• _Text under study_:
There's no doubt that LeVert is Michigan's top player, but Michigan now has the firepower to pick up the slack if he's not having his best scoring night. For example, in the opener vs. Northern Michigan, it was LeVert and Aubrey Dawkins that led the way, posting 18 and 15 points, respectively, while no other Wolverine poured in more than seven points. Last night, it was Walton and Duncan Robinson that shined. Walton scored 24 points on just 10 field-goal attempts and pitched in seven assists, while Robinson torched the nets to the tune of 19 points on a perfect 6-of-6 (5-of-5 3FG) shooting. LeVert still had a fine game, recording 11 points (3-of-8 FG), seven assists, four rebounds, and four steals, but he doesn't need to be the star every game. And that's a relief for Michigan.
4. Mark Donnal Will Fall Out of the Rotation If He Doesn't Pick It Up
Mark Donnal started as Michigan's center in the exhibition and its first two official games, but I would be surprised if that streak stretched to Friday. Donnal didn't stand out in the first two contests, and he really stumbled vs. Elon. He had six points and an offensive rating of 142 against the Phoenix, but, as it always has been with Donnal, his numbers don't convey the true narrative. He always has good numbers because he always has good looks, yet he still misses far too many of them. Last night, both of his misses were bunnies where he failed to go up strong at the rim. And one of those was right after he was slow to close out on an Elon shooter on the baseline, which wasn't even his worst defensive possession. That occurred when an Elon post player backed Donnal into the paint and easily maneuvered around him for a wide-open layup. If big men from CAA programs are bullying Donnal, what's going to happen when Big Ten big men do it?

• _Complete the following_:
**A)** Answer these questions using the Michigan basketball text:
(i) How many points did Aubrey Dawkins post in the opener vs. Northern Michigan?
(ii) How many assists did Walton pitch in last night?
(iii) What offensive rating did Mark Donnal have against the Phoenix?
**B)** Rewrite the Michigan basketball text between "There's no doubt" and "relief for Michigan.", inclusive, replacing "relief" with "comfort".
**C)** Carry on the Michigan basketball text from its last sentence.

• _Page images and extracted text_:

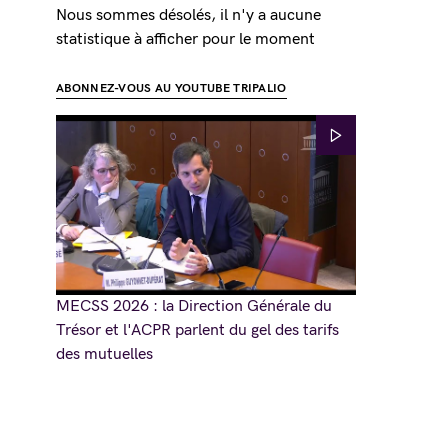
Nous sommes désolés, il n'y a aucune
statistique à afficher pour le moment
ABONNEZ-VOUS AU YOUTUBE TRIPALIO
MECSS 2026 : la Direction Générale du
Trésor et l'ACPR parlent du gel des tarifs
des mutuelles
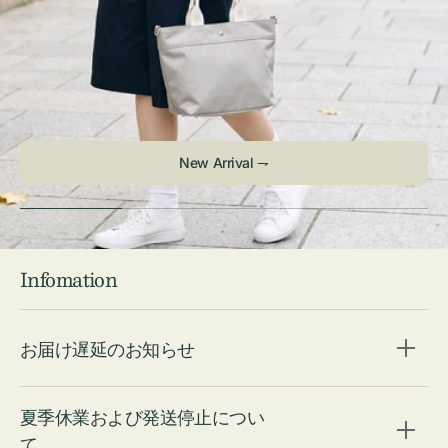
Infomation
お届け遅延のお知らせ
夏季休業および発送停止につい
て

==

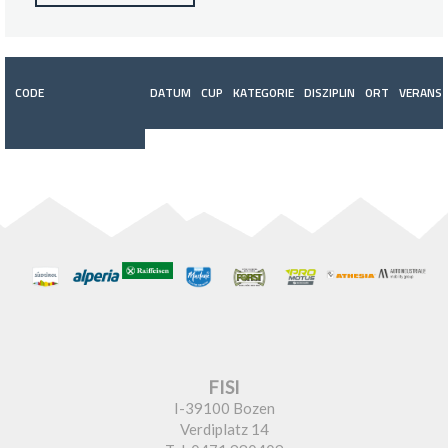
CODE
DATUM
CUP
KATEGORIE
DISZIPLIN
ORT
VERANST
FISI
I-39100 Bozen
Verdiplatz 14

• _Answers provided_:
**A)**
(i) 15 points
(ii) Seven assists
(iii) 142

**B)**
There's no doubt that LeVert is Michigan's top player, but Michigan now has the firepower to pick up the slack if he's not having his best scoring night. For example, in the opener vs. Northern Michigan, it was LeVert and Aubrey Dawkins that led the way, posting 18 and 15 points, respectively, while no other Wolverine poured in more than seven points. Last night, it was Walton and Duncan Robinson that shined. Walton scored 24 points on just 10 field-goal attempts and pitched in seven assists, while Robinson torched the nets to the tune of 19 points on a perfect 6-of-6 (5-of-5 3FG) shooting. LeVert still had a fine game, recording 11 points (3-of-8 FG), seven assists, four rebounds, and four steals, but he doesn't need to be the star every game. And that's a comfort for Michigan.

**C)**
Ricky Doyle, who had a much stronger eight points and three boards, should start at center against Xavier. Donnal can back him up, but, if Donnal doesn't raise his game soon, he may lose those minutes to D.J. Wilson, who's played more 4 than 5 but whose length, athleticism, and foot speed could be a major asset around the rim on both ends.
And, speaking of falling out of the rotation, Muhammad-Ali Abdur-Rahkman seems to be the first one losing minutes. He played only eight minutes vs. Elon -- a game in which Spike Albrecht, who's still recovering from two hip surgeries, was on the floor for only 10 minutes. So what's going to happen when Albrecht is 100 percent and John Beilein starts to cut down on the rotation so he can lock Derrick Walton and Caris LeVert in for 32 to 34 minutes each game? It doesn't look promising for Michigan's sophomore guard.
5. Refs Really Adhered to Stricter Defensive Contact Rules Last Night
One of the rule changes that the NCAA implemented in the offseason is to more strictly enforce defensive contact and allow for greater freedom of movement. Essentially, its purpose is to prevent defenders from bear-hugging players that are slashing through the paint or cutting to the rim. However, the rule itself is vague, which means that officials will enforce it differently. And we saw the effect of that last night, when the slightest touching was grounds for a whistle. It felt like one of the tighter called Michigan games in recent memory, and the stats support that. Michigan committed 22 fouls vs. Elon, which tied the most by Michigan since it had 24 of them vs. Oakland in December 2011.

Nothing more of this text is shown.